*** GIVEN ENTRIES

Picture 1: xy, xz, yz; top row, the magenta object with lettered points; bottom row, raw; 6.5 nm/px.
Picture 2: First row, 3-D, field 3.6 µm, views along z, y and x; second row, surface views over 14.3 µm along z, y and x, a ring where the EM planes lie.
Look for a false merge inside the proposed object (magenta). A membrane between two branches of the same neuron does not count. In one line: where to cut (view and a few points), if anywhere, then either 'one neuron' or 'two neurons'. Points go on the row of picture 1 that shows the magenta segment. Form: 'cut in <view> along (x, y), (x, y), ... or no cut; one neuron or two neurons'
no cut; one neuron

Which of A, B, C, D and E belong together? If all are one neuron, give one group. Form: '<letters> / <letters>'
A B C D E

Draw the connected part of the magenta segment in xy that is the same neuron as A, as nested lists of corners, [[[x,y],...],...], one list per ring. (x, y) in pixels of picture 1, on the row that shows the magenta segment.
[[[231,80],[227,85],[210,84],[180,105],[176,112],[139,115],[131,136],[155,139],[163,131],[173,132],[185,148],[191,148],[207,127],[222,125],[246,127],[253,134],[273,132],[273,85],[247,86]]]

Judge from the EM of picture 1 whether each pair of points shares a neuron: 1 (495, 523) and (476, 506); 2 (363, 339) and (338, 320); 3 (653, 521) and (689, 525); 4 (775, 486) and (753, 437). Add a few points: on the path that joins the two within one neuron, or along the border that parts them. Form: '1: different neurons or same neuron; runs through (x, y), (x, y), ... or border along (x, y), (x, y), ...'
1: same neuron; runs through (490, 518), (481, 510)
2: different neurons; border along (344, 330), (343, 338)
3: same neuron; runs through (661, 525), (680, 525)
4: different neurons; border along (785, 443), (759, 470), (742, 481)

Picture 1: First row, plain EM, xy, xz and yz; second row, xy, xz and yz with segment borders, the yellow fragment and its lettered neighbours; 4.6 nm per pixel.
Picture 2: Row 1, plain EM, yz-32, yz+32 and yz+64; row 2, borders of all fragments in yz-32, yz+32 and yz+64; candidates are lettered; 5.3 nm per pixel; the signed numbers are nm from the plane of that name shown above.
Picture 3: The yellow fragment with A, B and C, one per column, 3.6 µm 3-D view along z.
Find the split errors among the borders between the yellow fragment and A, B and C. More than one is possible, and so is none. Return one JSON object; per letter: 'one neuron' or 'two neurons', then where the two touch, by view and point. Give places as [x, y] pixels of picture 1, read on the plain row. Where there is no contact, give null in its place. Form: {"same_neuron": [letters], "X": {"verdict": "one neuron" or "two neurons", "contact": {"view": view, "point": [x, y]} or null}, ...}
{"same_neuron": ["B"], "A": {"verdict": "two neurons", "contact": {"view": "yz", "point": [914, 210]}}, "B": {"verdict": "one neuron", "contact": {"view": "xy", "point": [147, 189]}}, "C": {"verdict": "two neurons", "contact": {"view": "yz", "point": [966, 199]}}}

******
*** GIVEN ENTRIES

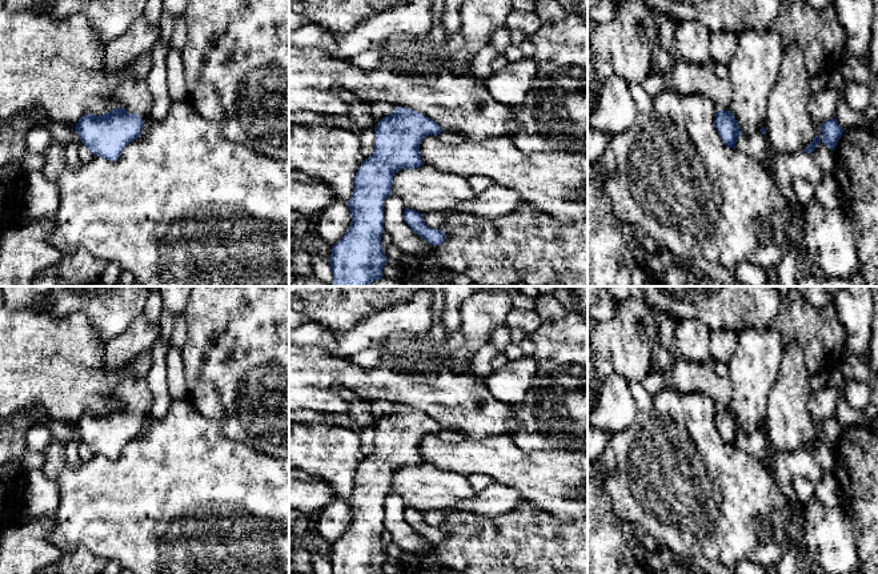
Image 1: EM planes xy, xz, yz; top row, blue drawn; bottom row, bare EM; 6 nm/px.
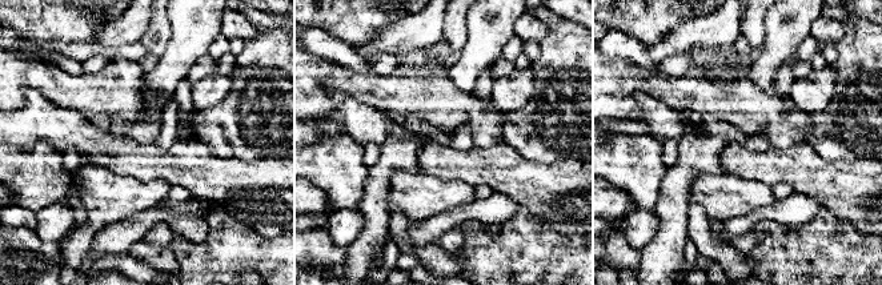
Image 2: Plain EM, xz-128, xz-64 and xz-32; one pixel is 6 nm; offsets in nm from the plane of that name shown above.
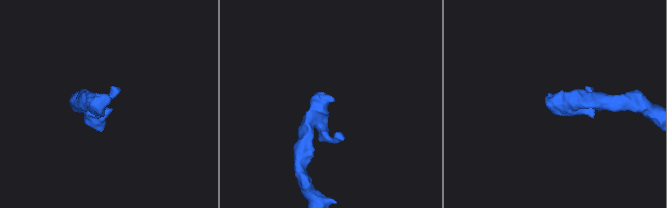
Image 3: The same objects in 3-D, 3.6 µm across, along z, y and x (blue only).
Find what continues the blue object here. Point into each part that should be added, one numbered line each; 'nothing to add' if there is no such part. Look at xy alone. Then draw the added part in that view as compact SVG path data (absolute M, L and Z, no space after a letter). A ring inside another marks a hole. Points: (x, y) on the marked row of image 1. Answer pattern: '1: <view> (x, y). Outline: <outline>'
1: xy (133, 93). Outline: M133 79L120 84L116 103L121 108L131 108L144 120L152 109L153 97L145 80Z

******
*** GIVEN ENTRIES

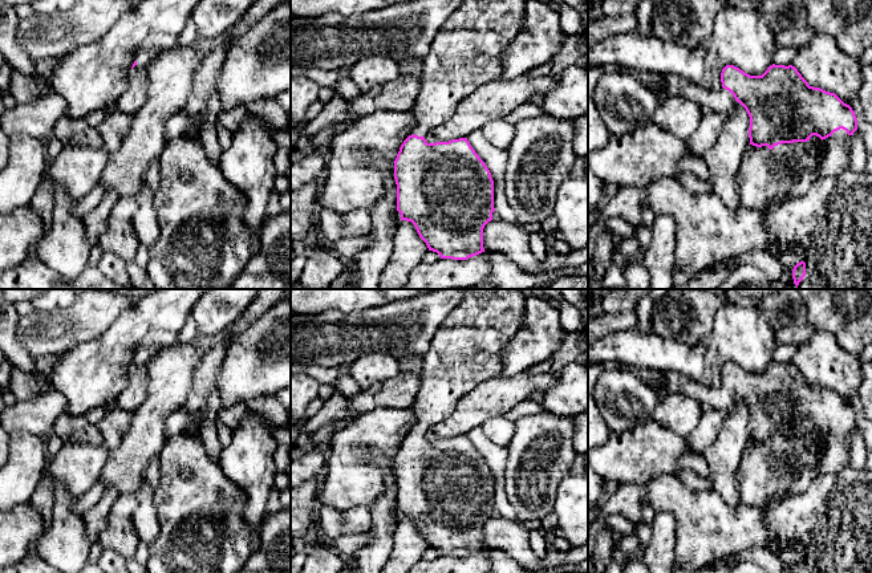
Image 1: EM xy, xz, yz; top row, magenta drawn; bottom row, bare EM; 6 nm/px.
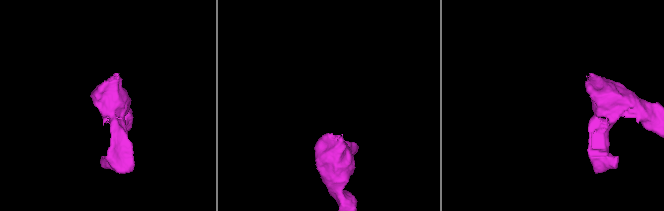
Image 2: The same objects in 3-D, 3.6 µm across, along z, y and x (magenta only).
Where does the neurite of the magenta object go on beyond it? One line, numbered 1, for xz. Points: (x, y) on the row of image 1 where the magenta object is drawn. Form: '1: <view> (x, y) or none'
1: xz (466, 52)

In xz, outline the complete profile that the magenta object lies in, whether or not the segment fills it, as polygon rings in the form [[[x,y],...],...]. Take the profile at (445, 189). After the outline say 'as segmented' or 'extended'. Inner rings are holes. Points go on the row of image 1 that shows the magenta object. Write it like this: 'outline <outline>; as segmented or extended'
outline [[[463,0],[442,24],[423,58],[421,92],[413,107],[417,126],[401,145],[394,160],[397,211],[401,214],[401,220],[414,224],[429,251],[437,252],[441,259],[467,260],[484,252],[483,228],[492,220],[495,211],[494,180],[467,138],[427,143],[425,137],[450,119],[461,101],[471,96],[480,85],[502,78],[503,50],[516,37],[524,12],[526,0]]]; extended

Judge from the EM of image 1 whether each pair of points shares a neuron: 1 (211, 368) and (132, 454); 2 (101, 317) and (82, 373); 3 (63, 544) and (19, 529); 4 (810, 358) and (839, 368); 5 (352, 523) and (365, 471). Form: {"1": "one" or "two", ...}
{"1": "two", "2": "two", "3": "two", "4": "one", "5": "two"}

******

EXERCISE INSTRUCTIONS = After locating the line containing "Image 2: Plain" in the entries above, return it and every line after it exactly, ending at the line containing "Image 3: The", without pictures.

ANSWER BOX =
Image 2: Plain EM, xz-128, xz-64 and xz-32; one pixel is 6 nm; offsets in nm from the plane of that name shown above.
Image 3: The same objects in 3-D, 3.6 µm across, along z, y and x (blue only).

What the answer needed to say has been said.